> **Directions for this task**: When the line containing "که از برجسته" appears in the data below, begin copying there and stop only after the line containing "ترین علایق بنده می باشد، اشاره کنم .".

> **Stored dataset items**:

+++++

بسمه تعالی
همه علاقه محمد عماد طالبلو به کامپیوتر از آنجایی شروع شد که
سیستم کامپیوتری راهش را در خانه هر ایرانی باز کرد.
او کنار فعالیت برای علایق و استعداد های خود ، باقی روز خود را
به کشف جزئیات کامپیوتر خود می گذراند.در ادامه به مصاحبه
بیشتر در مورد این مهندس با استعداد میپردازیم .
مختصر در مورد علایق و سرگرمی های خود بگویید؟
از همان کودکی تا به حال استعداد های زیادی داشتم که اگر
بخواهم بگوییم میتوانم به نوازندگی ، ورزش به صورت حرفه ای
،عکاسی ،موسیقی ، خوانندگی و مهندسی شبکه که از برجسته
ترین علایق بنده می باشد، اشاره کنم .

+++++

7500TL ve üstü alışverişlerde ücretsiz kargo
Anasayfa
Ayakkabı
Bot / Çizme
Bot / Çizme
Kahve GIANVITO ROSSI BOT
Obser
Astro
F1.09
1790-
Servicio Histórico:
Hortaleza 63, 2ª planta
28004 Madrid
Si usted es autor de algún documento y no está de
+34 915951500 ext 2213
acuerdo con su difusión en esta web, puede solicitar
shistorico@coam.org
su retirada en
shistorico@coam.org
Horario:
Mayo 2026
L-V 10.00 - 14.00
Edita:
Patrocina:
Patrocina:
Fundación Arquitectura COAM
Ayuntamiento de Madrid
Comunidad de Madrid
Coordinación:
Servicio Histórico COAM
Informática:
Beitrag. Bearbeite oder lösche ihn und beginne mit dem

+++++

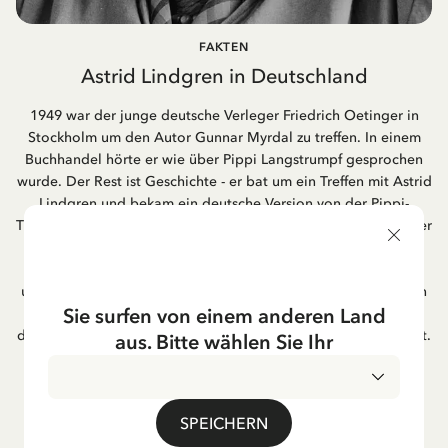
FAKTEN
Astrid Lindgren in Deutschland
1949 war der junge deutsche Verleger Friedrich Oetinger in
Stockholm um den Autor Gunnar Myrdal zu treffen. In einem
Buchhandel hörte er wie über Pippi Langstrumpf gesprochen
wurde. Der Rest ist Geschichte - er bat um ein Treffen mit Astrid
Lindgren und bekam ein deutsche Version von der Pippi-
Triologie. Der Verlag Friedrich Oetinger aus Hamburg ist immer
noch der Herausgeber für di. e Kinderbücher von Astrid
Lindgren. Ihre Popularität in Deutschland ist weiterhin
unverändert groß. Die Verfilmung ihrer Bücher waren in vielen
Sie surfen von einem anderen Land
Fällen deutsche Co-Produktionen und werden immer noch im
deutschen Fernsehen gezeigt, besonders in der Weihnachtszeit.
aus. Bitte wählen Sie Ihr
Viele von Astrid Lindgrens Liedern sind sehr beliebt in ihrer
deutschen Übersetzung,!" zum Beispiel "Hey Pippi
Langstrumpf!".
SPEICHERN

+++++

> **Response to the exercise**:
،عکاسی ،موسیقی ، خوانندگی و مهندسی شبکه که از برجسته
ترین علایق بنده می باشد، اشاره کنم .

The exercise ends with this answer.